Exercise: Reproduce all the records word for word. Omit images.

+++ Extracted data +++

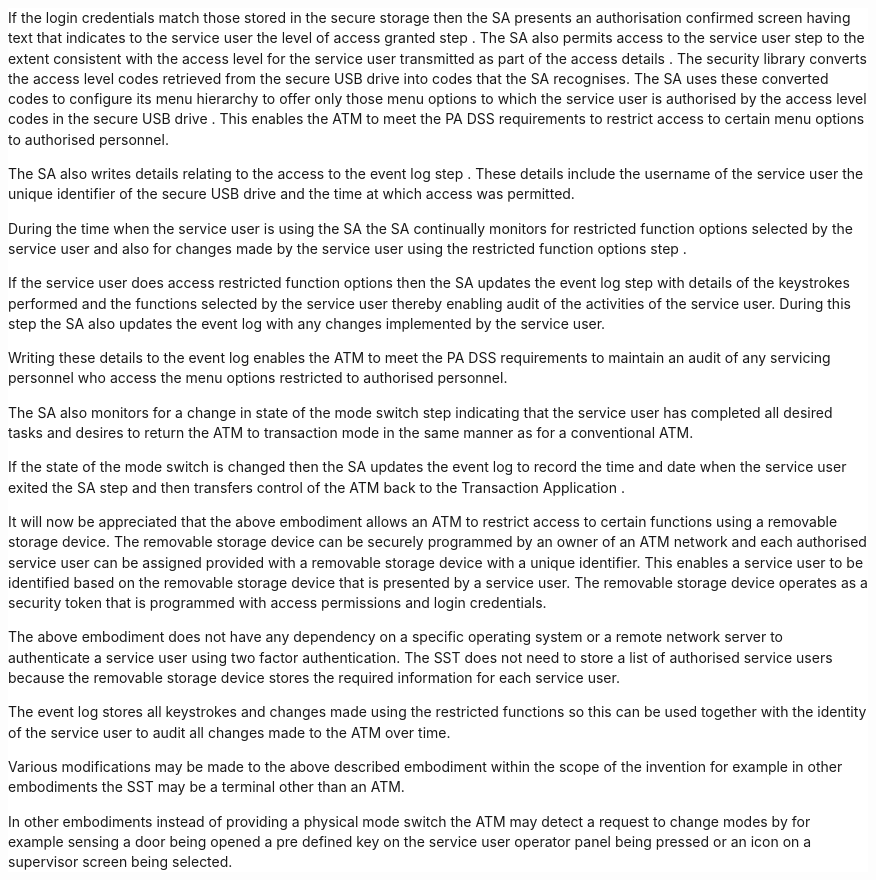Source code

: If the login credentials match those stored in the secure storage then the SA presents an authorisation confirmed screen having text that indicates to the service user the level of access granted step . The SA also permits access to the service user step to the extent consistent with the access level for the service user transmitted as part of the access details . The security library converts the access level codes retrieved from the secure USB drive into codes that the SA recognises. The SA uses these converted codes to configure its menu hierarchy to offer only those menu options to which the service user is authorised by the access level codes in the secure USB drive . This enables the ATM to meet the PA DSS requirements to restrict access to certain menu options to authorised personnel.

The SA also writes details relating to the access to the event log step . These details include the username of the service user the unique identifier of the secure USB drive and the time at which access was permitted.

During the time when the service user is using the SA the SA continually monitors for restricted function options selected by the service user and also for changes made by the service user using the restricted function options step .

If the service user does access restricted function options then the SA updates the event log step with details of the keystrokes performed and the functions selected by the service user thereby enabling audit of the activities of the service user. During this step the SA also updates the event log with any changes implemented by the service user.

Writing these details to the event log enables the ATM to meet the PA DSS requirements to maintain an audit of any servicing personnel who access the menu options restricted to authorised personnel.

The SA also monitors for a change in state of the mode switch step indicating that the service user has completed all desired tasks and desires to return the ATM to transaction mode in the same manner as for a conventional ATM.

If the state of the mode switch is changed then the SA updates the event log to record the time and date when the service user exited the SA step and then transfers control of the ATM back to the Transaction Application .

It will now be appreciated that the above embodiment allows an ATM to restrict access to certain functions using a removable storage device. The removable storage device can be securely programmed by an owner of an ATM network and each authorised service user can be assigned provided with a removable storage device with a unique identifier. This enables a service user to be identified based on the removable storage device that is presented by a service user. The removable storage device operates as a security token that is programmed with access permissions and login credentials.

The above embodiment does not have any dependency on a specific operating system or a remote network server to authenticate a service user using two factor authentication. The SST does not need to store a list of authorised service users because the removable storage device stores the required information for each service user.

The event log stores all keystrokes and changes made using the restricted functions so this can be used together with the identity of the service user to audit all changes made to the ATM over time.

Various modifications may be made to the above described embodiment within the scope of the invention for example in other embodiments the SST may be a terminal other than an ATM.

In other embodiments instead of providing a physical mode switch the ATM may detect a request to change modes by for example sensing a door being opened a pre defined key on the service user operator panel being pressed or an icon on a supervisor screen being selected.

+++

Expected answer:
Source code

: If the login credentials match those stored in the secure storage then the SA presents an authorisation confirmed screen having text that indicates to the service user the level of access granted step . The SA also permits access to the service user step to the extent consistent with the access level for the service user transmitted as part of the access details . The security library converts the access level codes retrieved from the secure USB drive into codes that the SA recognises. The SA uses these converted codes to configure its menu hierarchy to offer only those menu options to which the service user is authorised by the access level codes in the secure USB drive . This enables the ATM to meet the PA DSS requirements to restrict access to certain menu options to authorised personnel.

The SA also writes details relating to the access to the event log step . These details include the username of the service user the unique identifier of the secure USB drive and the time at which access was permitted.

During the time when the service user is using the SA the SA continually monitors for restricted function options selected by the service user and also for changes made by the service user using the restricted function options step .

If the service user does access restricted function options then the SA updates the event log step with details of the keystrokes performed and the functions selected by the service user thereby enabling audit of the activities of the service user. During this step the SA also updates the event log with any changes implemented by the service user.

Writing these details to the event log enables the ATM to meet the PA DSS requirements to maintain an audit of any servicing personnel who access the menu options restricted to authorised personnel.

The SA also monitors for a change in state of the mode switch step indicating that the service user has completed all desired tasks and desires to return the ATM to transaction mode in the same manner as for a conventional ATM.

If the state of the mode switch is changed then the SA updates the event log to record the time and date when the service user exited the SA step and then transfers control of the ATM back to the Transaction Application .

It will now be appreciated that the above embodiment allows an ATM to restrict access to certain functions using a removable storage device. The removable storage device can be securely programmed by an owner of an ATM network and each authorised service user can be assigned provided with a removable storage device with a unique identifier. This enables a service user to be identified based on the removable storage device that is presented by a service user. The removable storage device operates as a security token that is programmed with access permissions and login credentials.

The above embodiment does not have any dependency on a specific operating system or a remote network server to authenticate a service user using two factor authentication. The SST does not need to store a list of authorised service users because the removable storage device stores the required information for each service user.

The event log stores all keystrokes and changes made using the restricted functions so this can be used together with the identity of the service user to audit all changes made to the ATM over time.

Various modifications may be made to the above described embodiment within the scope of the invention for example in other embodiments the SST may be a terminal other than an ATM.

In other embodiments instead of providing a physical mode switch the ATM may detect a request to change modes by for example sensing a door being opened a pre defined key on the service user operator panel being pressed or an icon on a supervisor screen being selected.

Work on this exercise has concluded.